PROVIDED INFORMATION below:

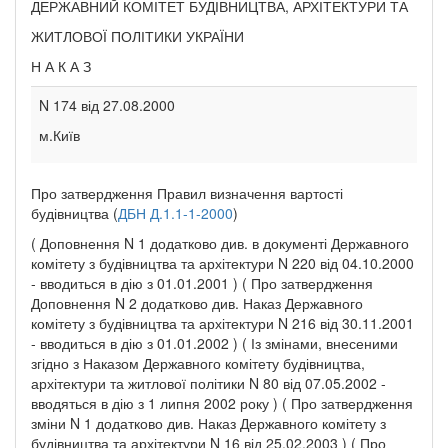
ДЕРЖАВНИЙ КОМІТЕТ БУДІВНИЦТВА, АРХІТЕКТУРИ ТА
ЖИТЛОВОЇ ПОЛІТИКИ УКРАЇНИ
Н А К А З
N 174 від 27.08.2000
м.Київ
Про затвердження Правил визначення вартості
будівництва (
ДБН Д.1.1-1-2000
)
( Доповнення N 1 додатково див. в документі Державного
комітету з будівництва та архітектури N 220 від 04.10.2000
- вводиться в дію з 01.01.2001 ) ( Про затвердження
Доповнення N 2 додатково див. Наказ Державного
комітету з будівництва та архітектури N 216 від 30.11.2001
- вводиться в дію з 01.01.2002 ) ( Із змінами, внесеними
згідно з Наказом Державного комітету будівництва,
архітектури та житлової політики N 80 від 07.05.2002 -
вводяться в дію з 1 липня 2002 року ) ( Про затвердження
зміни N 1 додатково див. Наказ Державного комітету з
будівництва та архітектури N 16 від 25.02.2003 ) ( Про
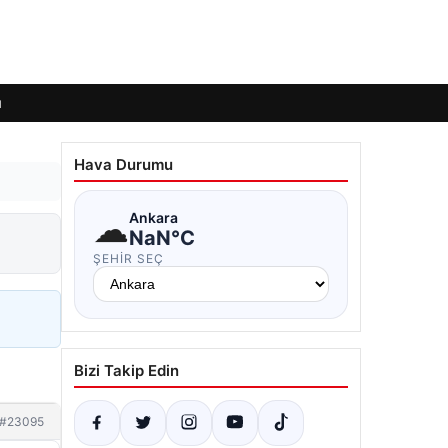
ı
Hava Durumu
☁
Ankara
NaN°C
ŞEHIR SEÇ
Bizi Takip Edin
#23095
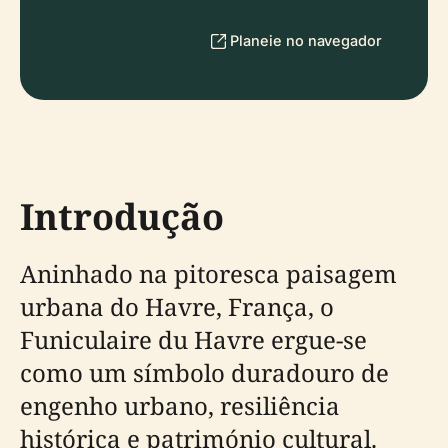
Planeie no navegador
Introdução
Aninhado na pitoresca paisagem
urbana do Havre, França, o
Funiculaire du Havre ergue-se
como um símbolo duradouro de
engenho urbano, resiliência
histórica e património cultural.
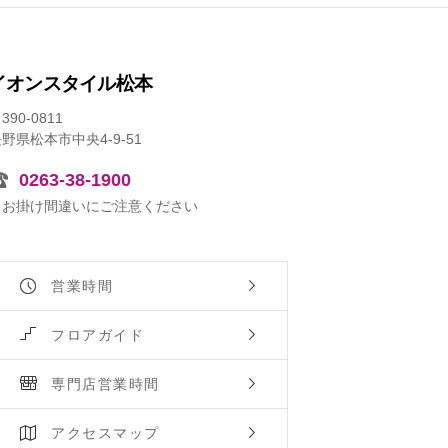
イオンスタイル松本
390-0811
野県松本市中央4-9-51
0263-38-1900
※お掛け間違いにご注意ください
営業時間
フロアガイド
専門店営業時間
アクセスマップ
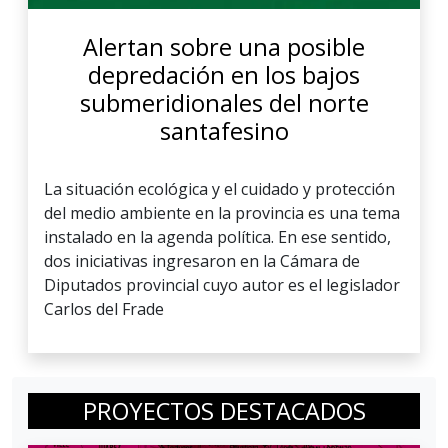
Alertan sobre una posible
depredación en los bajos
submeridionales del norte
santafesino
La situación ecológica y el cuidado y protección
del medio ambiente en la provincia es una tema
instalado en la agenda política. En ese sentido,
dos iniciativas ingresaron en la Cámara de
Diputados provincial cuyo autor es el legislador
Carlos del Frade
PROYECTOS DESTACADOS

End of PROVIDED INFORMATION.

Write out, exactly and with no pictures, the lines of the data from the first through the line containing "( Доповнення N".

ДЕРЖАВНИЙ КОМІТЕТ БУДІВНИЦТВА, АРХІТЕКТУРИ ТА
ЖИТЛОВОЇ ПОЛІТИКИ УКРАЇНИ
Н А К А З
N 174 від 27.08.2000
м.Київ
Про затвердження Правил визначення вартості
будівництва (
ДБН Д.1.1-1-2000
)
( Доповнення N 1 додатково див. в документі Державного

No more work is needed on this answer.